++++ TEKS YANG DIBERIKAN ++++
Ada pengalaman menarik sekaligus menjadi tantangan tersendiri, dimana ketika mengimprovisasi anggota tim kerja yang berasal dari Gen Z di dalam industri-bisnis. Gen Z ternyata lebih banyak menanyakan, benefit apa yang bisa didapatkan dan apakah perusahaan ini mapan? Bagaimana jika terjadi hal-hal yang tak diinginkan dari dampak ekonomi global dari industri ini? Tentu saja, ini tidak mudah untuk dijawab, namun cara yang elegant untuk merangkul gen Z dan menjadikannya sebagai aset sumber daya manusia dalam core business kita adalah;
Pertama, kenali siapa Gen Z yang menjadi bagian dari tim kerja kita, mulai dari kultur, kebiasaan, potensi, bahkan apa yang menjadi harapan saat ia memutuskan untuk bergabung di dunia industri-bisnis.
Kedua, temukan prioritas apa yang menjadi fokus utama mereka, apakah 'benefit-profit oriented', 'goal development' atau bahkan 'wants to be their own self'.
Ketiga, gunakan literasi teknologi yang digunakan oleh Gen Z, dan isu  apa yang paling banyak dibicarakan ketika berdiskusi terkait dengan industri-bisnis yang sedang kita geluti.
++++
> **KETENTUAN LATIHAN**
Tuliskan kembali bagian teks tentang Gen Z dalam tim kerja, dari "Ada pengalaman menarik" sampai "di dunia industri-bisnis.", tanpa mengubah satu kata pun.
++++ DAFTAR ITEM ++++
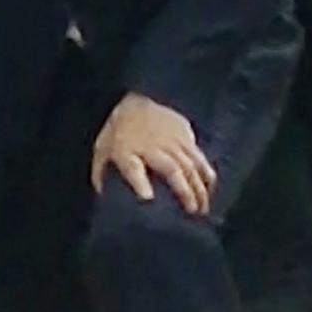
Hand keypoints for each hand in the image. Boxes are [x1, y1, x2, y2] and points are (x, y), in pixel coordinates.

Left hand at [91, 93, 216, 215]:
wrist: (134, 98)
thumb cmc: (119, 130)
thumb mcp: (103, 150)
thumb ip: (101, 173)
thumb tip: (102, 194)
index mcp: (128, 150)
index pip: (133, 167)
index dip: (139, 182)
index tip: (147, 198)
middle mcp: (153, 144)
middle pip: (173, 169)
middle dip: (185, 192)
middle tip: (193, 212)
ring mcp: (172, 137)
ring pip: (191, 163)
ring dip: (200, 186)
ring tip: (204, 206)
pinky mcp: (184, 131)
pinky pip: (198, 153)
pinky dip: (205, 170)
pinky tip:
++++
++++ DAFTAR ITEM ++++
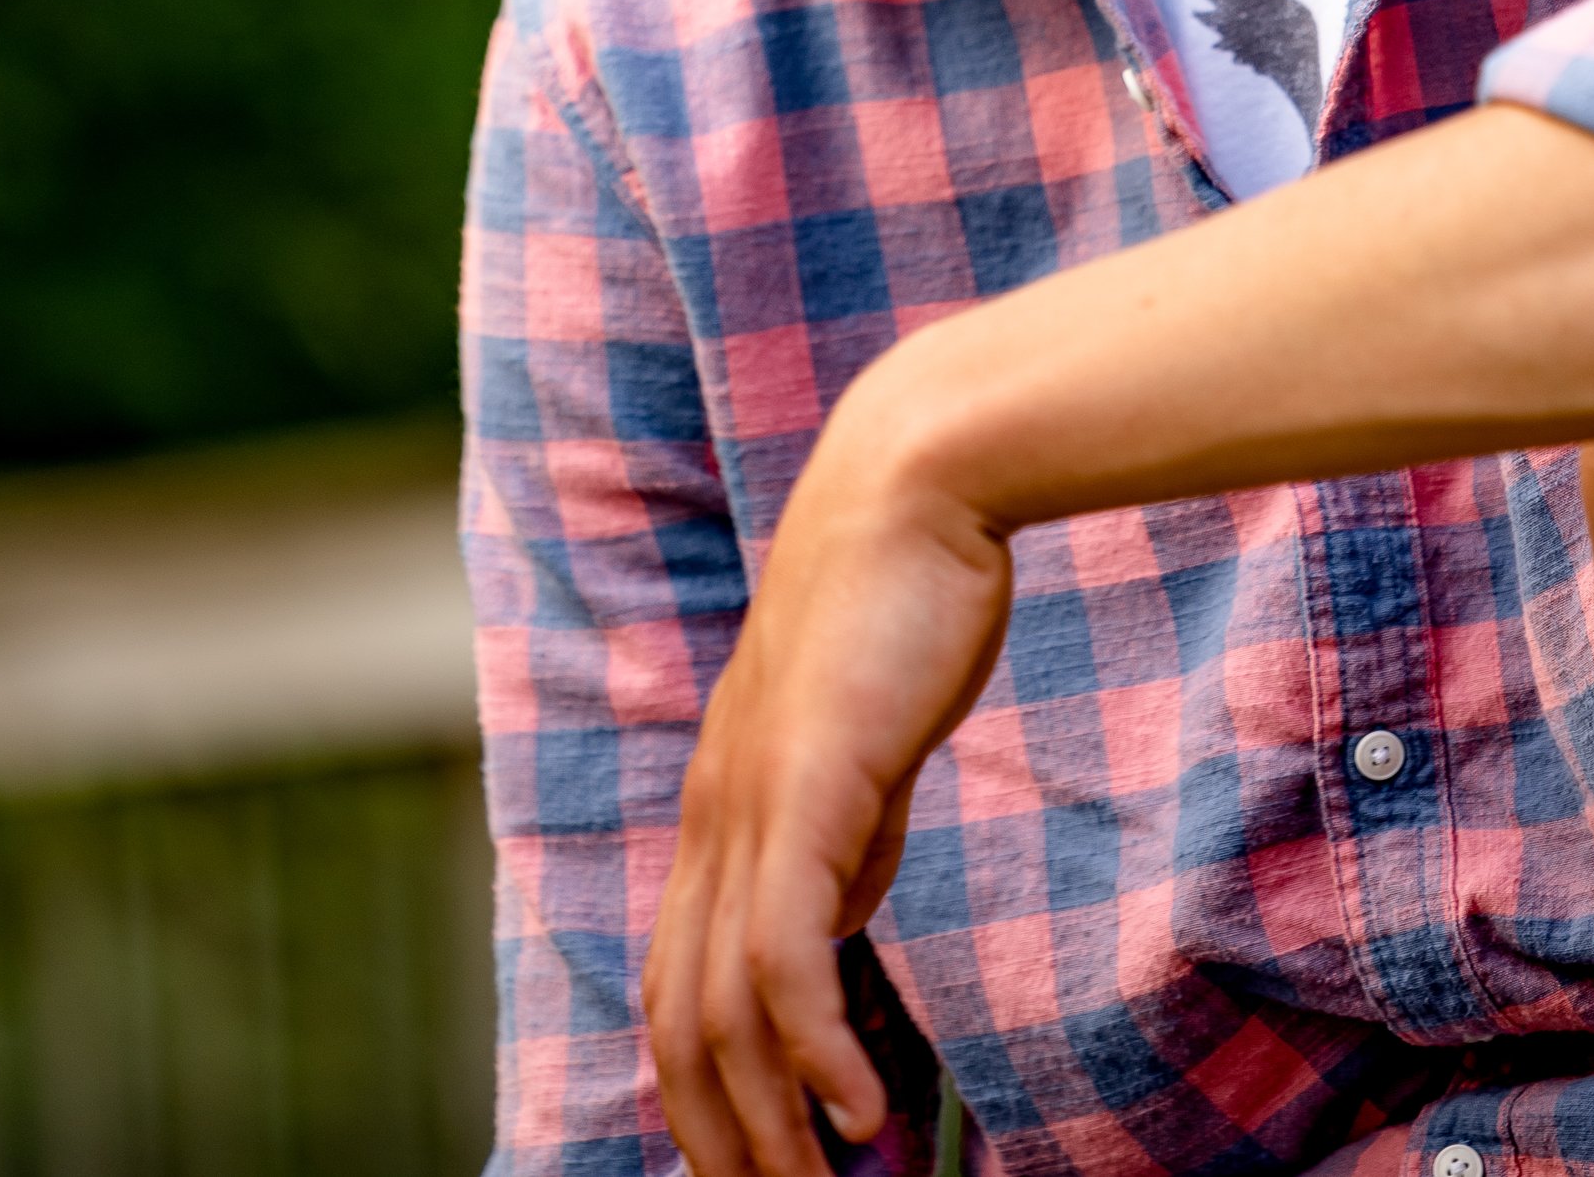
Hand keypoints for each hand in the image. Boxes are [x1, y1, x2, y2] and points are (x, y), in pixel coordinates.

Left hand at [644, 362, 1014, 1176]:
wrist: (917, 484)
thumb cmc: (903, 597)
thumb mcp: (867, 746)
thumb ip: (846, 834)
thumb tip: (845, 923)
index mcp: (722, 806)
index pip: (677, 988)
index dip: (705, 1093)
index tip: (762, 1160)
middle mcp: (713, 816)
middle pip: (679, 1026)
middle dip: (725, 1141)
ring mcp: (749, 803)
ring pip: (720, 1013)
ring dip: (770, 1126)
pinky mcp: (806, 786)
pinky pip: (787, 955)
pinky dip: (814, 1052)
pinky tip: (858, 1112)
++++
++++ DAFTAR ITEM ++++
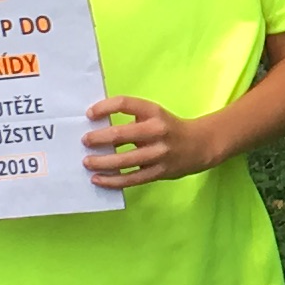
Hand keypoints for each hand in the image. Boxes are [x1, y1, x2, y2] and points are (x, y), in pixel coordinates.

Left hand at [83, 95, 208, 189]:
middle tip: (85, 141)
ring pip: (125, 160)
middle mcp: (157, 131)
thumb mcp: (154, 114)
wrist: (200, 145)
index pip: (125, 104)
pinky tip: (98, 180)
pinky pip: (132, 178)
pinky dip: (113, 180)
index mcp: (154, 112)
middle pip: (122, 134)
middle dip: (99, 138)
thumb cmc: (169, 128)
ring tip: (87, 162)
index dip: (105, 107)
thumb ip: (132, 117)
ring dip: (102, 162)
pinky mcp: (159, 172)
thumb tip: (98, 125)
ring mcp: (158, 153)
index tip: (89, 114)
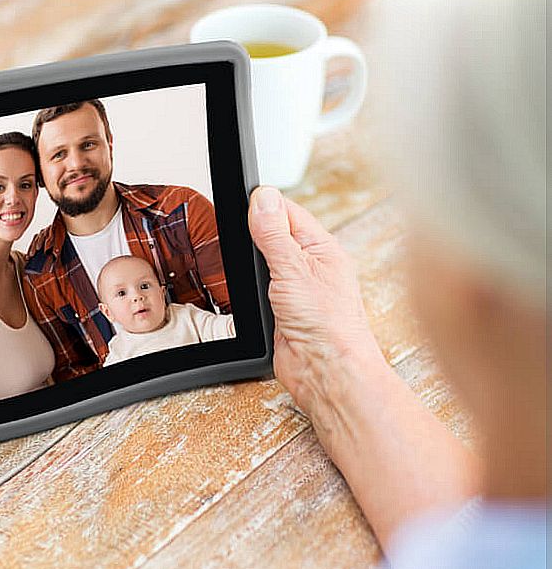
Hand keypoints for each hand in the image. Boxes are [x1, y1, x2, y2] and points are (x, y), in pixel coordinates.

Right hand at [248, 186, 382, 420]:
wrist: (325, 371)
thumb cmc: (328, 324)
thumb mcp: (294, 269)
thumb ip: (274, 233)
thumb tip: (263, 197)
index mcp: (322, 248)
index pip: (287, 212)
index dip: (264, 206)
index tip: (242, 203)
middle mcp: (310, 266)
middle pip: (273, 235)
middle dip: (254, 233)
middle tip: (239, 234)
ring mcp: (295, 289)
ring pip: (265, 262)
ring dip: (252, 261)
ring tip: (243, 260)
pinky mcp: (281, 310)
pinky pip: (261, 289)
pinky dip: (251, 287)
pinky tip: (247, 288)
++++
> **JAWABAN LATIHAN**
Ada pengalaman menarik sekaligus menjadi tantangan tersendiri, dimana ketika mengimprovisasi anggota tim kerja yang berasal dari Gen Z di dalam industri-bisnis. Gen Z ternyata lebih banyak menanyakan, benefit apa yang bisa didapatkan dan apakah perusahaan ini mapan? Bagaimana jika terjadi hal-hal yang tak diinginkan dari dampak ekonomi global dari industri ini? Tentu saja, ini tidak mudah untuk dijawab, namun cara yang elegant untuk merangkul gen Z dan menjadikannya sebagai aset sumber daya manusia dalam core business kita adalah;
Pertama, kenali siapa Gen Z yang menjadi bagian dari tim kerja kita, mulai dari kultur, kebiasaan, potensi, bahkan apa yang menjadi harapan saat ia memutuskan untuk bergabung di dunia industri-bisnis.